What number of lines in the material contain the word "Enquiry"? Give that number alone.

GIVEN DATA:
+---+

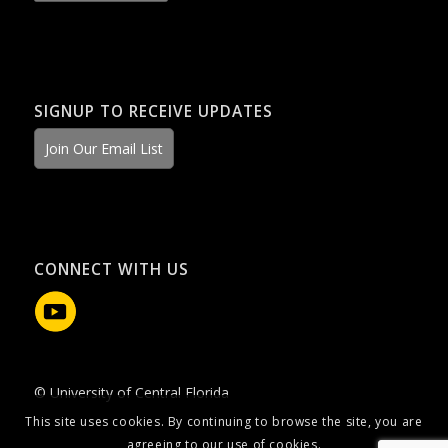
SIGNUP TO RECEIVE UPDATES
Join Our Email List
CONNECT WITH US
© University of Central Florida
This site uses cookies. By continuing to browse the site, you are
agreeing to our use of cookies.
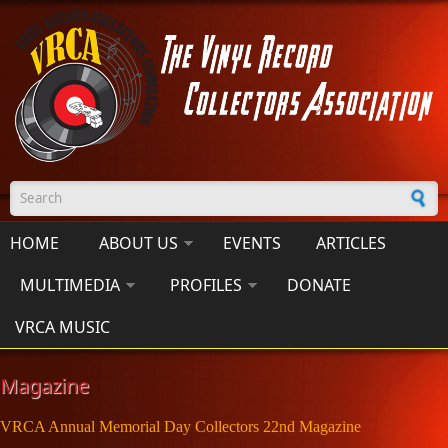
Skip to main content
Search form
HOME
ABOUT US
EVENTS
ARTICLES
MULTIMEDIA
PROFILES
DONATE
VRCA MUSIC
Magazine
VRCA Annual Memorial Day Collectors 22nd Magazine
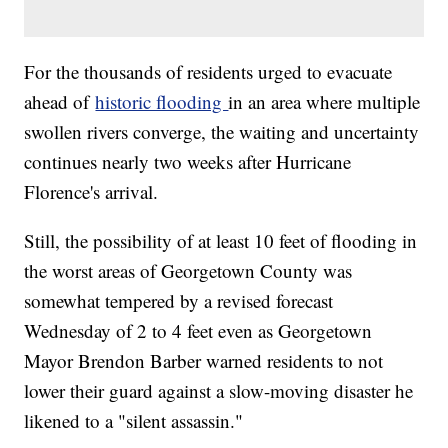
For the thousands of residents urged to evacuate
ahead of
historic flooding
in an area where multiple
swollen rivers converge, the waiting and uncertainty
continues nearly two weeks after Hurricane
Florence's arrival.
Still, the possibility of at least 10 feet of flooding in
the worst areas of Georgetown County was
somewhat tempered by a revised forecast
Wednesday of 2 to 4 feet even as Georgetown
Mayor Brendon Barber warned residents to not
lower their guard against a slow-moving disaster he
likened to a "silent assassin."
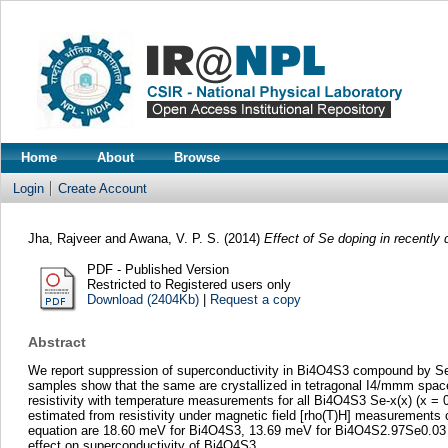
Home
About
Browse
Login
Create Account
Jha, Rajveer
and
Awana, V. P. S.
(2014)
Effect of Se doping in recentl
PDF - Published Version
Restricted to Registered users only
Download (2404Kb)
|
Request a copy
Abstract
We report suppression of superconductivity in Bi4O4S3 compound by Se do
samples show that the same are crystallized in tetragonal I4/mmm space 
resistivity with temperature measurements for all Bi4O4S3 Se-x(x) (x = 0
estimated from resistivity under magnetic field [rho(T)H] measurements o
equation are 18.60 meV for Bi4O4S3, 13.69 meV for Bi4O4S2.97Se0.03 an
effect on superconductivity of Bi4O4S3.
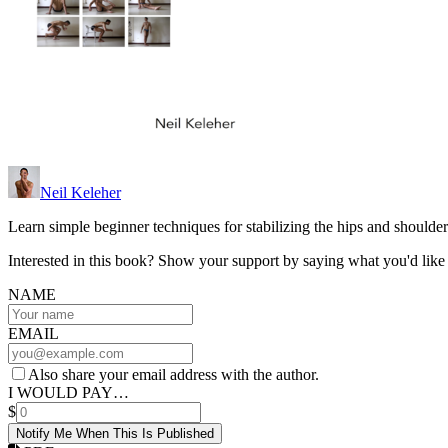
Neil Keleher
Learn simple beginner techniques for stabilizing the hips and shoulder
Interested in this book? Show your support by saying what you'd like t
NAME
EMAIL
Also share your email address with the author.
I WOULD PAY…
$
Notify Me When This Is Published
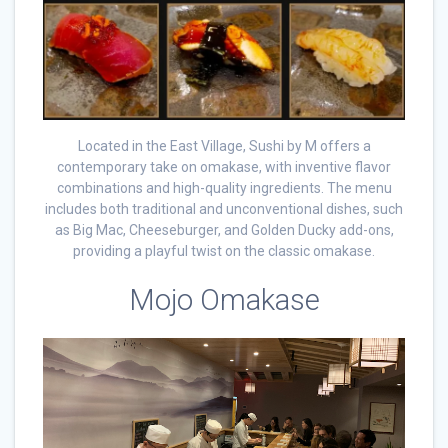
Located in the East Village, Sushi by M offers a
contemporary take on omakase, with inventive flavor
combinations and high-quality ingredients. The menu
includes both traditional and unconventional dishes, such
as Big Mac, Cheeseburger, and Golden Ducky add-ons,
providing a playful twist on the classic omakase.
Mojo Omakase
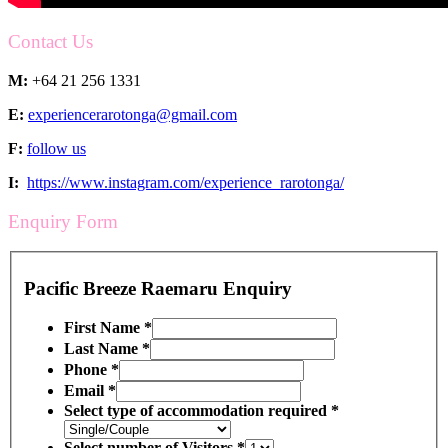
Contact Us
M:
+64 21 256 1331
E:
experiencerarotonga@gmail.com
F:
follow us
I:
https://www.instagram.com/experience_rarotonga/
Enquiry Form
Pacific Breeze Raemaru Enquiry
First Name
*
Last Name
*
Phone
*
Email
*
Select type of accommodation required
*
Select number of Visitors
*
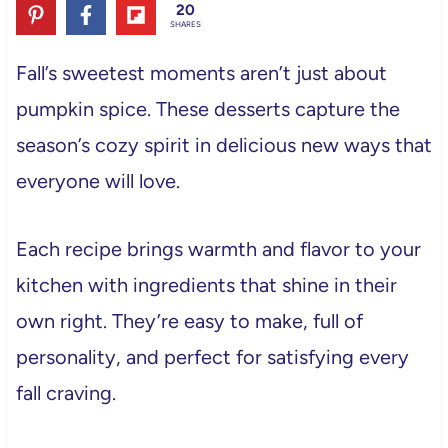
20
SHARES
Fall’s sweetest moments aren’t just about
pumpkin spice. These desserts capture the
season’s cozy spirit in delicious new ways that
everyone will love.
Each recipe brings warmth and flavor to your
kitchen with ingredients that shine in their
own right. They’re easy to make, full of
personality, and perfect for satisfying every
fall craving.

+---+

RESULT: 2